For now, I use loop to do it column by column.
for n in range(tableB.shape[1]):
tableB.iloc[:,n] = tableB.iloc[:,n].where(pd.isnull(tableA.iloc[:,n])==False,'NA')
tableB
col1 col2
0 NA 2
1 4 5
2 2 NA
Is there other way to do it without using loop? I have tried using replace but it can only change the first column.
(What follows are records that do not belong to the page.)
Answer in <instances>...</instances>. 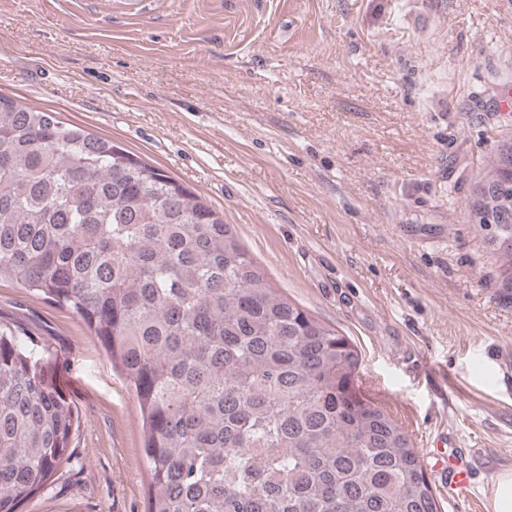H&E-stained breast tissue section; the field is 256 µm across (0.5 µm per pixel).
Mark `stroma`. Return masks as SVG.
Listing matches in <instances>:
<instances>
[{"mask_svg": "<svg viewBox=\"0 0 512 512\" xmlns=\"http://www.w3.org/2000/svg\"><path fill=\"white\" fill-rule=\"evenodd\" d=\"M0 0V94L200 194L289 299L350 338L420 453L512 471V288L471 209L512 147V0ZM80 426L19 512H147L136 399L71 311L0 282Z\"/></svg>", "mask_w": 512, "mask_h": 512, "instance_id": "1", "label": "stroma"}]
</instances>
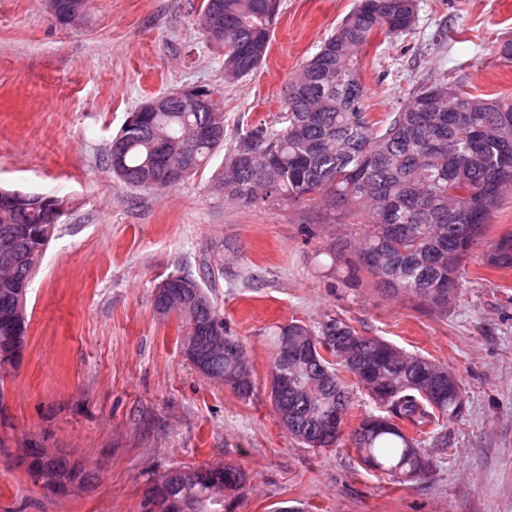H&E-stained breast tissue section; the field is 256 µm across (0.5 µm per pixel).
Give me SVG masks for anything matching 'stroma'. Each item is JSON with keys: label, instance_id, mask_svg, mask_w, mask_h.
I'll use <instances>...</instances> for the list:
<instances>
[{"label": "stroma", "instance_id": "obj_1", "mask_svg": "<svg viewBox=\"0 0 512 512\" xmlns=\"http://www.w3.org/2000/svg\"><path fill=\"white\" fill-rule=\"evenodd\" d=\"M201 0H89L78 27L47 0H0V189L60 197L64 213L31 280L27 346L0 369V512H142L153 475L231 463L249 477L235 512H512V270L488 244L512 231L504 197L486 240L463 261L469 283L439 314L369 281L346 280L320 249L354 237L313 204L243 207L215 192L247 127L274 122L302 62L355 0H281L269 53L247 77L197 25ZM512 0H417L409 34L372 36L358 55L366 108L397 111L444 79L474 94L512 93ZM191 85L220 87L224 146L180 185L144 191L106 157L130 112ZM200 280L245 345L255 392L243 399L202 377L158 316L156 287ZM339 317L357 331L441 362L460 380L462 420L415 482L362 465L348 438L308 448L269 398L268 327ZM70 451L87 487L56 496L18 463L31 444Z\"/></svg>", "mask_w": 512, "mask_h": 512}]
</instances>
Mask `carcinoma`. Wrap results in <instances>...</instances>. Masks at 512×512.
<instances>
[{
	"instance_id": "carcinoma-1",
	"label": "carcinoma",
	"mask_w": 512,
	"mask_h": 512,
	"mask_svg": "<svg viewBox=\"0 0 512 512\" xmlns=\"http://www.w3.org/2000/svg\"><path fill=\"white\" fill-rule=\"evenodd\" d=\"M263 0H202L198 24L224 28V73L251 74L266 59L280 14ZM415 0H357L288 85L277 125L259 123L241 135L214 176L231 187L226 199L244 207L311 202L328 218L363 225L360 236L328 245L331 263L344 262L349 279L366 275L387 293H404L445 311L466 284L463 259L483 239L492 212L512 193V95L486 99L445 81L421 86L408 102L375 119L364 106L365 86L357 54L371 36L400 35L413 29ZM224 124L222 112H188L177 100L161 112H141L123 129L121 165L113 174L128 185L161 190L180 184L205 166L224 137L198 138L200 126ZM183 176L161 179V169ZM39 199L22 209L0 208V240L14 241L20 260L0 252V358L19 363L30 314L27 288L54 233ZM490 270L512 269V232L499 235L485 255ZM178 315L180 336H203L224 326L204 288H190ZM229 348L207 355L210 374L248 398L254 383L245 346L224 333ZM316 339L315 351L290 360L288 352ZM271 372L288 374V388L271 387L276 415L289 406L281 424L308 448H325L343 436L351 397L341 383V367L384 409L369 414L351 433L360 462L392 479L414 482L432 468L415 435H431L448 447V423L462 417L465 399L456 376L444 365L410 354L378 337L365 336L340 318L311 330L298 320L268 331ZM336 416L323 432V419ZM22 463L36 482L56 492L89 484L90 476L71 455L31 444ZM157 495L142 501L143 512H231L247 491L248 478L232 464L166 471L151 480Z\"/></svg>"
}]
</instances>
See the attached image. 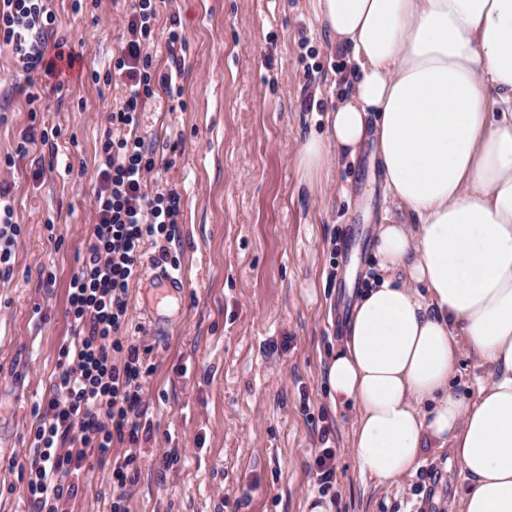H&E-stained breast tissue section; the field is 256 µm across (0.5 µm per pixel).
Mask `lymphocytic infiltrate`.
I'll list each match as a JSON object with an SVG mask.
<instances>
[{
	"label": "lymphocytic infiltrate",
	"mask_w": 512,
	"mask_h": 512,
	"mask_svg": "<svg viewBox=\"0 0 512 512\" xmlns=\"http://www.w3.org/2000/svg\"><path fill=\"white\" fill-rule=\"evenodd\" d=\"M156 0H135L112 76L125 90L111 113L96 168L95 224L68 285L71 339L59 350L53 393L32 431L36 456L28 493L36 512H64L95 463L111 462L116 490L109 512H128L124 490L134 483L143 424L145 373L140 348L127 342L126 296L142 272V249L153 243L168 261L181 213V195L152 187L154 152L139 133L143 106L156 91L172 93L171 77L152 71ZM46 0H0V42L27 76L62 79L79 56L53 39ZM126 456H112L114 443Z\"/></svg>",
	"instance_id": "1"
}]
</instances>
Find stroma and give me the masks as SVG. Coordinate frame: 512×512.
I'll return each instance as SVG.
<instances>
[{
    "label": "stroma",
    "mask_w": 512,
    "mask_h": 512,
    "mask_svg": "<svg viewBox=\"0 0 512 512\" xmlns=\"http://www.w3.org/2000/svg\"><path fill=\"white\" fill-rule=\"evenodd\" d=\"M72 4L47 0L54 36L81 54L84 78L61 88L45 79L28 102L27 77L0 45V182L23 230L12 273L0 278V512H35L31 429L70 337L68 282L95 221L106 116L123 96L88 75L112 66L130 0H82L79 14ZM158 10L153 66L176 74L181 98L150 100L141 131L159 185L182 197L170 254L183 285L158 312L153 282L128 291V338L150 370V431L128 512H306L309 495L325 491L315 465L325 447L335 472L325 492L337 512H455L465 483L448 451H429L414 476L377 485L350 453L356 410L330 399L328 363L393 204L369 139L355 158L331 153L311 179L300 175L301 144L325 136L351 81L314 0H160ZM174 19L182 39L172 47ZM33 110L58 135L19 158ZM167 448L178 458L165 466ZM111 498L108 471L98 469L66 510L106 512Z\"/></svg>",
    "instance_id": "stroma-1"
}]
</instances>
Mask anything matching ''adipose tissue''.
<instances>
[{"label": "adipose tissue", "instance_id": "ef3b65f1", "mask_svg": "<svg viewBox=\"0 0 512 512\" xmlns=\"http://www.w3.org/2000/svg\"><path fill=\"white\" fill-rule=\"evenodd\" d=\"M353 84L327 138L375 142L395 204L377 228L378 270L354 304L327 383L358 412L351 456L393 484L432 448L469 484L459 512H512V0H316ZM488 380L455 387L462 352Z\"/></svg>", "mask_w": 512, "mask_h": 512}]
</instances>
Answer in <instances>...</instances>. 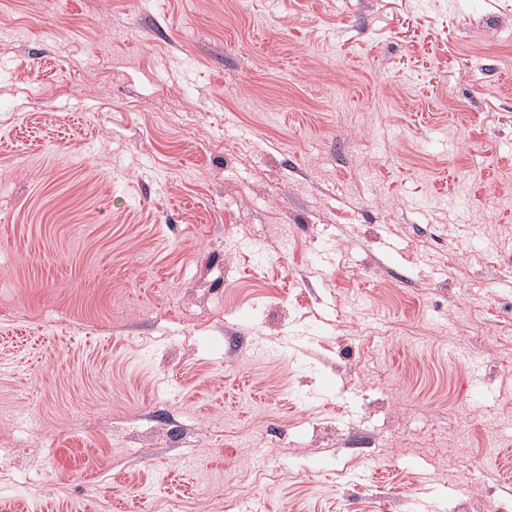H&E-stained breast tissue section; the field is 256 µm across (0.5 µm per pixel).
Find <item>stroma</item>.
Segmentation results:
<instances>
[{"label":"stroma","mask_w":512,"mask_h":512,"mask_svg":"<svg viewBox=\"0 0 512 512\" xmlns=\"http://www.w3.org/2000/svg\"><path fill=\"white\" fill-rule=\"evenodd\" d=\"M0 35V512L512 503V0Z\"/></svg>","instance_id":"35a3bbf8"}]
</instances>
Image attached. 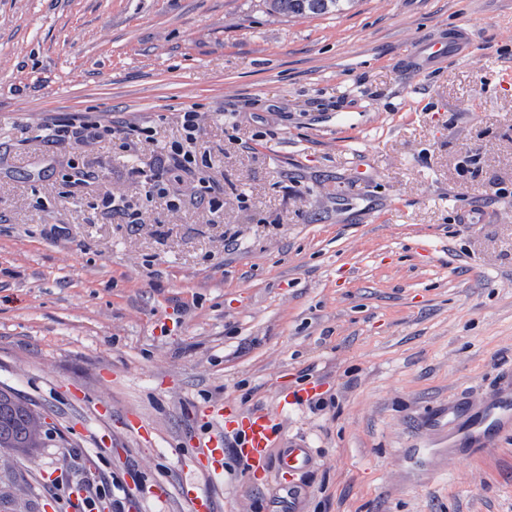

tableB.replace(pd.isnull(tableA), 'NA', inplace=True) #only adjust the first column.
Thanks for your help!
I think you need where or numpy.where:
1.
df = tableB.where(tableA.notnull())
print (df)
col1 col2
0 NaN 2.0
1 4.0 3.0
2 2.0 NaN
2.
df = pd.DataFrame(np.where(tableA.notnull(), tableB, np.nan),
columns=tableB.columns,
index=tableB.index)
print (df)
col1 col2
0 NaN 2.0
1 4.0 3.0
2 2.0 NaN
You could use mask
In [7]: tableB.mask(tableA.isnull())
Out[7]:
col1 col2
0 NaN 2.0
1 4.0 3.0
2 2.0 NaN
tableB[tableA.isnull()] = np.nan